# [What is being asked]
Among the entries below, find the lines with "Global" and copy them.

# [Data]
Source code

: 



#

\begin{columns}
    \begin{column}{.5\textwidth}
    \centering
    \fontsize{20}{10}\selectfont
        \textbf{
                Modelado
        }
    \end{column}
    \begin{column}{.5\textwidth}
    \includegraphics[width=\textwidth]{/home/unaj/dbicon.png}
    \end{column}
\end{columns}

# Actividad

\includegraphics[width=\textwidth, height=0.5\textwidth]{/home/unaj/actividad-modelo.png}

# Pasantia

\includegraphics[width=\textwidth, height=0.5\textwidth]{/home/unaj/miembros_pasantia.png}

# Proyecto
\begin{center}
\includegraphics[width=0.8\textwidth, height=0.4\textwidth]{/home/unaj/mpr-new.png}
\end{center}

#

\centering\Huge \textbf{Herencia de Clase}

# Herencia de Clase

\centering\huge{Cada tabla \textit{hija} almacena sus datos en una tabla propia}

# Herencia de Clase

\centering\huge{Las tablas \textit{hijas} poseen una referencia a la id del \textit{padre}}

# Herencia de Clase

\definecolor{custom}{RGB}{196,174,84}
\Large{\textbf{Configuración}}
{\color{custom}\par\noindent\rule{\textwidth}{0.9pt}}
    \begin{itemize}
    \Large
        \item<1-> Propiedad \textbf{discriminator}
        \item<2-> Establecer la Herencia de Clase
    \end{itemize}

* * *

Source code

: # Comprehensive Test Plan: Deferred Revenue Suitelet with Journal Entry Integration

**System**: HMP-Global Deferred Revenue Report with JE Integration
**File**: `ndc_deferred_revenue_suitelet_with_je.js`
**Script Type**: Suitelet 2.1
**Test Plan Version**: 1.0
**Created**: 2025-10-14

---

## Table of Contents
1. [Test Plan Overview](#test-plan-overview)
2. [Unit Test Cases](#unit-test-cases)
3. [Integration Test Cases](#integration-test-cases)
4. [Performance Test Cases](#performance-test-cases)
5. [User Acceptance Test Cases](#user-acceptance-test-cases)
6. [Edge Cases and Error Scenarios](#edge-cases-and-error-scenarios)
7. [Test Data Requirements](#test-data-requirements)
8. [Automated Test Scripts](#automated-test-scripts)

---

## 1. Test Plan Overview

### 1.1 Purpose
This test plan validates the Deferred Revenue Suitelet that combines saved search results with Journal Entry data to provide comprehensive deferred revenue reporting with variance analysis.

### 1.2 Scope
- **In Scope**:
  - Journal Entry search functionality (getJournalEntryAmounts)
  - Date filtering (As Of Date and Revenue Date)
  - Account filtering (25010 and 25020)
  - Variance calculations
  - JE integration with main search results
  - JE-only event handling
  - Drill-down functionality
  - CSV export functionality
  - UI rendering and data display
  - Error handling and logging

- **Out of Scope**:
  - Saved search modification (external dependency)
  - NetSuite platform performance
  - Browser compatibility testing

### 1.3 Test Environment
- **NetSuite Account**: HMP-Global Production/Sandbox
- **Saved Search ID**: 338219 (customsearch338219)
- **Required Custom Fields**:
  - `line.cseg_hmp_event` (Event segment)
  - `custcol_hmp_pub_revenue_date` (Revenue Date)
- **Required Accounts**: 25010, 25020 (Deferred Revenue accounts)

# [Output for this exercise]
**System**: HMP-Global Deferred Revenue Report with JE Integration
- **NetSuite Account**: HMP-Global Production/Sandbox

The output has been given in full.